## PROBLEMS AND TASKS
1. Print the part of the exhibition announcement that opens with the words containing "BCB ART is pleased" and closes with "of being human.".
2. List every photograph title named in the exhibition announcement.

## READING TEXT
Eric Rhein: 360 Moons

From October 14 – November 19 2017
Opening reception: Saturday October 14 6-8pm

BCB ART is pleased to present Eric Rhein’s 360 Moons. Rhein has gained international recognition as a significant and widely exhibited artist, whose artwork embodies themes of love, sexuality, and identity through his ever-evolving experience of HIV. With Eric having tested positive in 1987 at age 27, 360 Moons now honors his 3 decades of creating artwork through this profound experience.

This intimate exhibition of selected works—photography, sculpture, and wire drawings—evoke the physical, ethereal, and mystic—and his personal connection to the natural world. Resilience and vulnerability, loss and survival co-exist in these light and shadowed works, reflecting Rhein’s spiritually driven understanding of being human.

360 Moons features photographic self–portraits and images of loves. Mostly nudes, the series began in 1992 as moments of sensual self-reflection. Eric first sat for himself, naturally lit, with a tripod and timer—and the series spontaneously evolved, looking deeply at his own and his companion’s physicality, and their dialogue with mortality and sexual identity. Luminous images, with titles like Veil, Portal, and Kissing Ken, open and hold the space of possibility and transcendence. Begun at the height of the epidemic, the series bridges into the 1996 release of protease inhibitors—which transformed the treatment of HIV and AIDS, and which gave Rhein a renewed vitality.

This is artwork-as-memoir—a living testament, showing the quest to live as consciously and expansively as possible—and one which asserts that supposedly mythic spaces are truly accessible in very real, tactile ways, through a shift in consciousness or perspective.

## INFORMATION PROVIDED
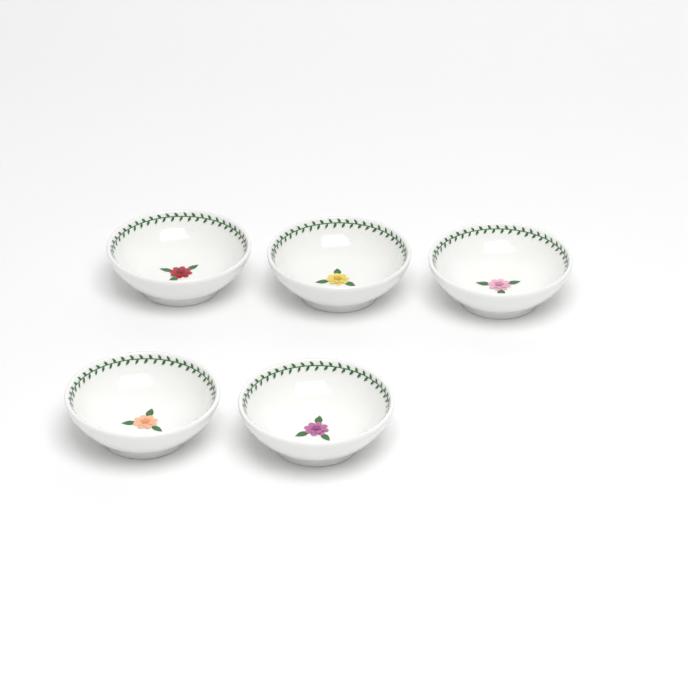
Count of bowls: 5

## EXERCISE RESPONSES
1.
BCB ART is pleased to present Eric Rhein’s 360 Moons. Rhein has gained international recognition as a significant and widely exhibited artist, whose artwork embodies themes of love, sexuality, and identity through his ever-evolving experience of HIV. With Eric having tested positive in 1987 at age 27, 360 Moons now honors his 3 decades of creating artwork through this profound experience.

This intimate exhibition of selected works—photography, sculpture, and wire drawings—evoke the physical, ethereal, and mystic—and his personal connection to the natural world. Resilience and vulnerability, loss and survival co-exist in these light and shadowed works, reflecting Rhein’s spiritually driven understanding of being human.

2. Veil, Portal, Kissing Ken